Aim of the exercise: After finding the line that contains "เศร้า!เผยคำสั่", give again that line and each one following it, exactly, until the records end.

Records from a dataset
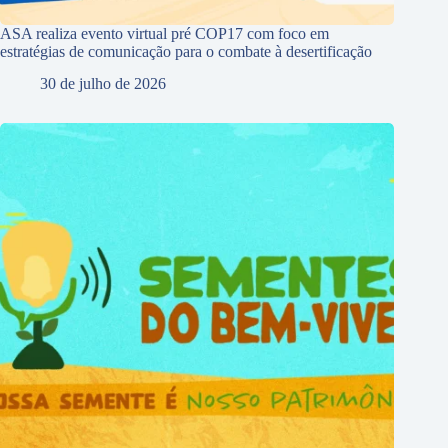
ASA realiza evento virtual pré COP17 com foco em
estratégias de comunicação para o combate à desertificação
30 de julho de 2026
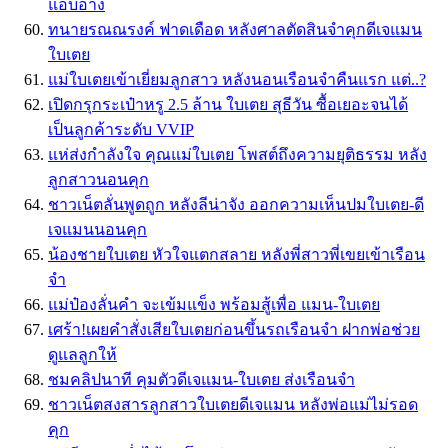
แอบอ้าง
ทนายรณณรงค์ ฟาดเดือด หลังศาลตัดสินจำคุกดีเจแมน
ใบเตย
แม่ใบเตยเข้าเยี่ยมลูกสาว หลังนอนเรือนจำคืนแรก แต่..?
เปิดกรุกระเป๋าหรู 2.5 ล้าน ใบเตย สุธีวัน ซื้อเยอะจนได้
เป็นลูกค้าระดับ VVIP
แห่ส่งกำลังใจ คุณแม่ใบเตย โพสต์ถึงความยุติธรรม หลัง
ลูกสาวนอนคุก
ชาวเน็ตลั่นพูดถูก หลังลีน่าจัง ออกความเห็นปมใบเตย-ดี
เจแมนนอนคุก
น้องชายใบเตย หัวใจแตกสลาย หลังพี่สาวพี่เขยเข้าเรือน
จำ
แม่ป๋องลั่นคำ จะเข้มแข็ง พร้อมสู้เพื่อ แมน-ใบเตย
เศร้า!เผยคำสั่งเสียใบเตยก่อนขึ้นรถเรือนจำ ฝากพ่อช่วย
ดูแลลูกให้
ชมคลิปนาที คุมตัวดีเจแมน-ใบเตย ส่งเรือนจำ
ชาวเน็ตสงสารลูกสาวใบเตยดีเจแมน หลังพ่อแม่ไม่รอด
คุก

Output for this task:
เศร้า!เผยคำสั่งเสียใบเตยก่อนขึ้นรถเรือนจำ ฝากพ่อช่วย
ดูแลลูกให้
ชมคลิปนาที คุมตัวดีเจแมน-ใบเตย ส่งเรือนจำ
ชาวเน็ตสงสารลูกสาวใบเตยดีเจแมน หลังพ่อแม่ไม่รอด
คุก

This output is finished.